# Peco pl35



## Dirtytom (Jan 13, 2014)

Has anybody used the PL35 CDU? Do you wire both positive and negative to Green? I plan on adding 8 PECO turnouts on expansion and really like the Control panel and switches but they recommend the 35. The inlet and outlet wire is 20 gauge seems small for that many switches?

Comments please

DT


----------



## markgrecco (May 27, 2013)

I'm not sure what you mean by positive and negative to green. think of the CDU as an extension of the power supply. your power supply connects to the input of the CDU (+ and -) and then the output of the CDU is now your supply. I would take the output of the CDU and make a positive bus and a negative bus. From the positive bus feed the switches which then continue on to the turnout motors. And from the negative bus connect to the common terminal on the turnout motors. It makes more sense when you draw it out on paper.

Mark


----------



## Dirtytom (Jan 13, 2014)

Here is wiring diagram. If this is correct will have a mile of wire for 9 turnouts? Appreciate your help.

DT


----------



## markgrecco (May 27, 2013)

Dirtytom said:


> Here is wiring diagram. If this is correct will have a mile of wire for 9 turnouts? Appreciate your help.
> 
> DT


Your hand drawn diagram is correct. Myself I would use the + to the switch and - to the motor common but electrically your way works just the same. There is no doubt it takes a lot of wire. I have 40 turnouts on mine and I haven't started the electrical for them yet . I use 18/3 thermostat wire. The outer insulation is a good size to a coax cable stapler to keep it all neat under the table. It's also easier to mark and keep track of 9 cables then 27 single wires. Good luck.

Mark


----------



## Dirtytom (Jan 13, 2014)

If you plan on using a PL35 CDU, the 18 is too big to fit in the very small connections? England has 50 cycle, 240 volts, have idea if that is why the recommend the 35?

I have sent several emails to Peco support, but no answers. Are you using Peco turnouts?

DT


----------



## markgrecco (May 27, 2013)

This is the CDU I'm using http://www.talkingelectronics.com/projects/CDU-2/CDU-2.html I have 2 of them. They come as a parts kit with the printed circuit board. You just need to solder it together.

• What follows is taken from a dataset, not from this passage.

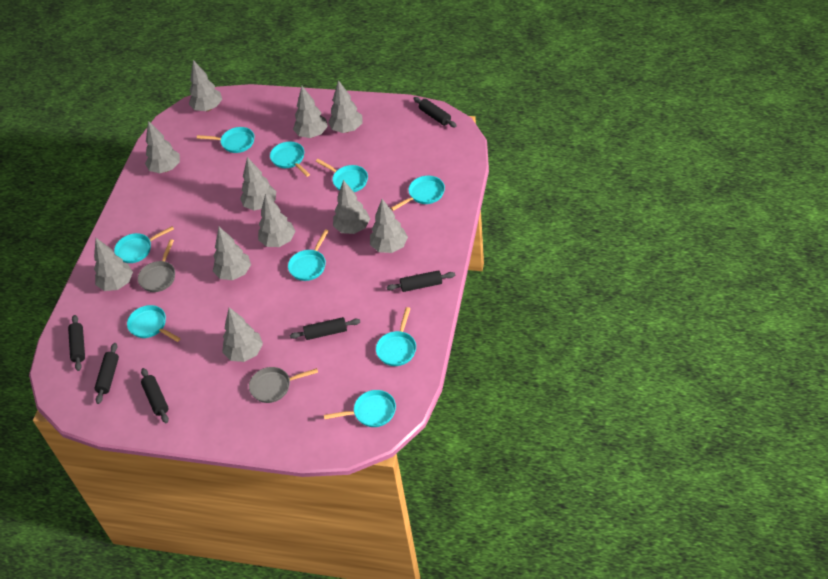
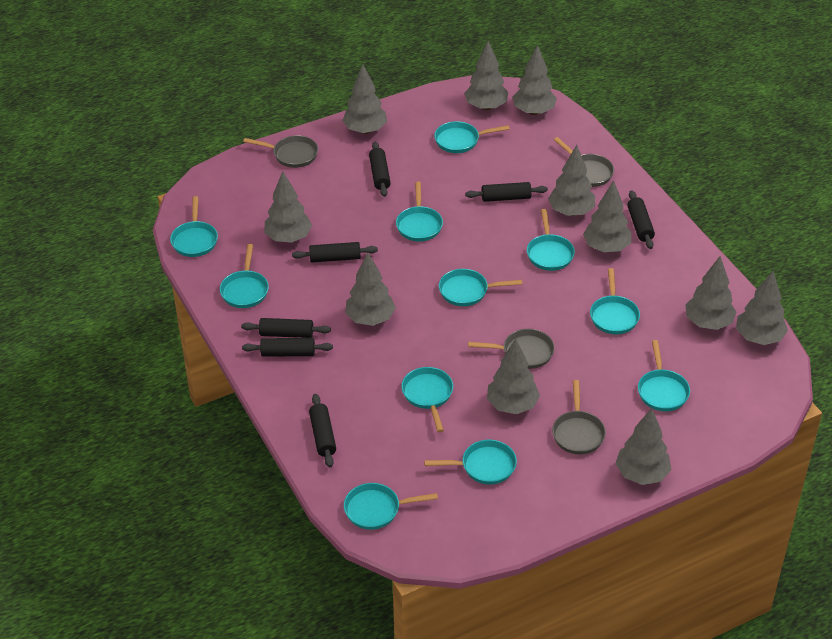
black rolling pin: [68,315,85,371] [94,343,119,404] [141,368,169,423] [290,317,360,340] [387,270,455,292] [413,97,457,127] = 6 -> [241,318,331,338] [242,338,333,357] [292,242,378,263] [309,394,336,468] [369,142,391,197] [465,182,548,202] [627,190,655,249] = 7
grey pan: [138,239,175,292] [249,367,318,403] = 2 -> [243,135,318,168] [468,329,555,369] [552,380,606,454] [554,137,614,187] = 4
turquoise pan: [114,226,174,263] [127,305,181,342] [197,127,255,153] [270,142,310,177] [288,229,329,281] [316,159,368,192] [324,390,396,427] [376,307,416,366] [391,176,445,211] = 9 -> [170,196,218,257] [220,244,269,308] [344,483,438,530] [396,182,443,242] [401,367,453,432] [424,440,517,484] [434,121,510,153] [439,269,522,306] [527,209,575,271] [590,268,640,334] [638,340,690,411] = 11

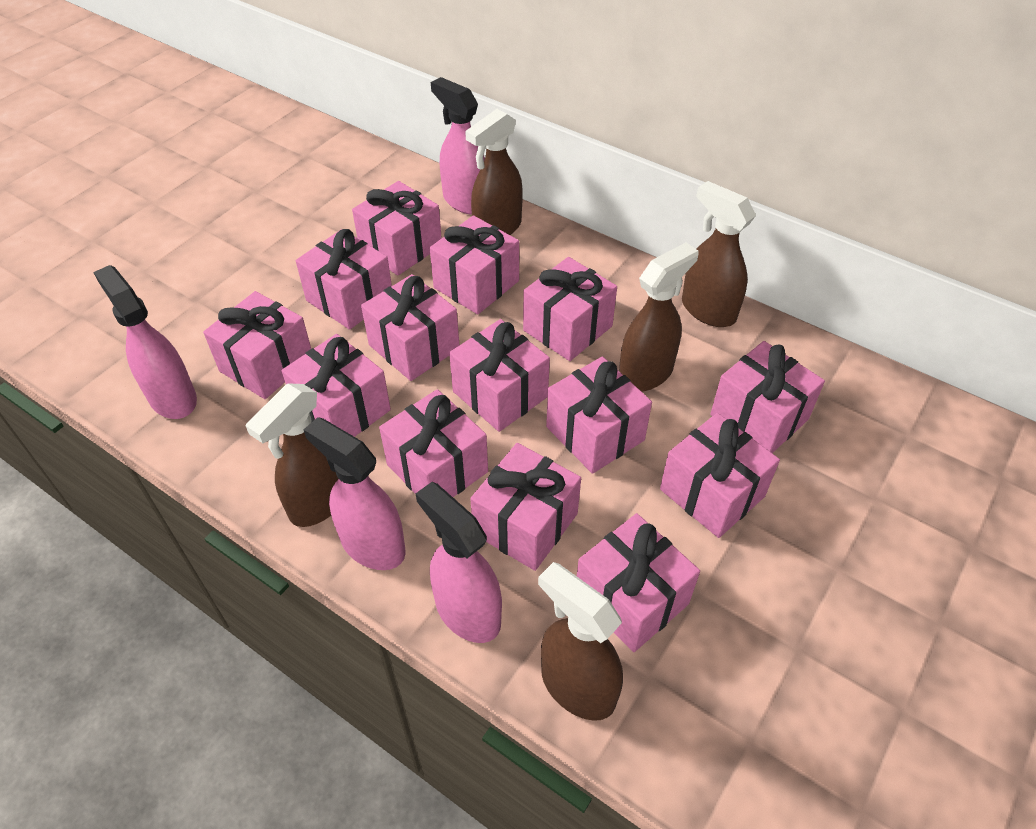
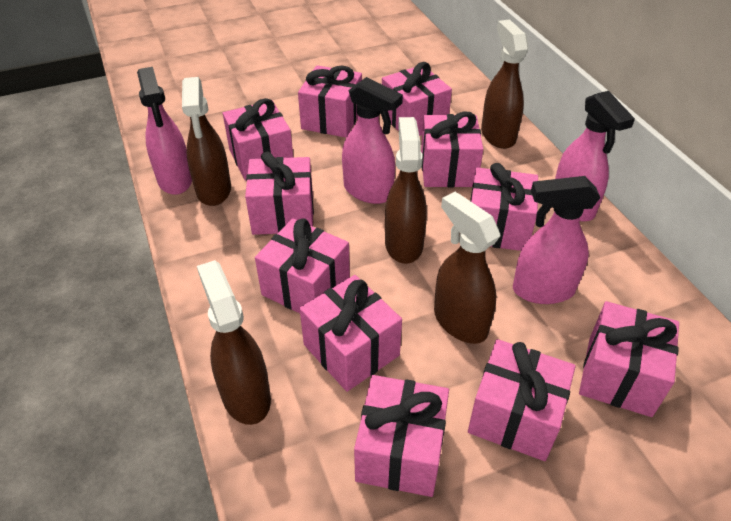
pink gift: [203,291,311,399] [282,334,391,437] [296,229,392,330] [352,181,442,276] [361,274,459,381] [379,389,488,497] [430,215,519,314] [449,319,550,432] [470,443,581,571] [523,257,617,361] [546,357,652,474] [577,513,700,652] [660,413,780,538] [710,341,825,453] = 14 -> [223,98,293,181] [245,152,314,235] [255,218,350,313] [298,65,362,138] [300,275,402,392] [354,375,449,497] [382,62,452,136] [421,112,483,187] [468,339,576,461] [470,163,538,251] [579,301,679,417] = 11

The CDU needs to be fed from a power supply with about 18V. My CDU can take either A/C or D/C for input. I'm not sure about the PL35 input requirements but the standard line voltage and frequency in England would only be a concern for the power supply not the CDU.

I use Peco insulfrog turnouts and PL10 turnout motors. 20 gauge wire will be fine too. I'm only using 18 because that's all thermostat wire comes in. I was actually considering using phone cable which I think is 20 and has 4 wires in it.

Mark


----------



## wingnut163 (Jan 3, 2013)

i use phone wire on mine. nice ad compact.


----------



## Dirtytom (Jan 13, 2014)

Mark, that looks too complicated for this old Cajun grey matter. Would love to see pics of your progress.

DT


----------



## markgrecco (May 27, 2013)

Dirtytom said:


> Mark, that looks too complicated for this old Cajun grey matter. Would love to see pics of your progress.
> 
> DT


The PL35 will work fine for you. You only need 1 of them anyway so the price difference is minimal.

I'll post some pictures tonight if I get time. I'm still in the track laying phase right now but it's coming along. slowly 

Mark


----------



## Dirtytom (Jan 13, 2014)

Cannot get the turnout to work? I have the pl27 docking station, what do I do with power lines from pl27?

DT


----------



## markgrecco (May 27, 2013)

Dirtytom said:


> Cannot get the turnout to work? I have the pl27 docking station, what do I do with power lines from pl27?
> 
> DT


From what I can tell the PL27 is for holding the switches. what is the part number for the switches you have?

Also what turnout motor are you using?


----------



## Dirtytom (Jan 13, 2014)

Pl26, the pl27 holds three of the 26's...do not know what a CDU does?

DT


----------



## markgrecco (May 27, 2013)

Dirtytom said:


> Pl26, the pl27 holds three of the 26's...do not know what a CDU does?
> 
> DT


PL26 is the correct switch for a solenoid type turnout motor like the PL10. The CDU serves 2 purposes. 1. it charges capacitors which are inside the CDU so when you throw the switch it can give the PL10 a quick blast of current to move the solenoid. 2. after the capacitors discharge it will limit the current to protect the turnout motor. (for instance if you had a push button type switch and held you finger on it, without a CDU you would continue to drive a lot of current through the turnout motor and burn it out).


----------



## norgale (Apr 4, 2011)

Good explanation Mark. Makes sense to me. I never realized there was a capacitor in one of those switch machines. Pete


----------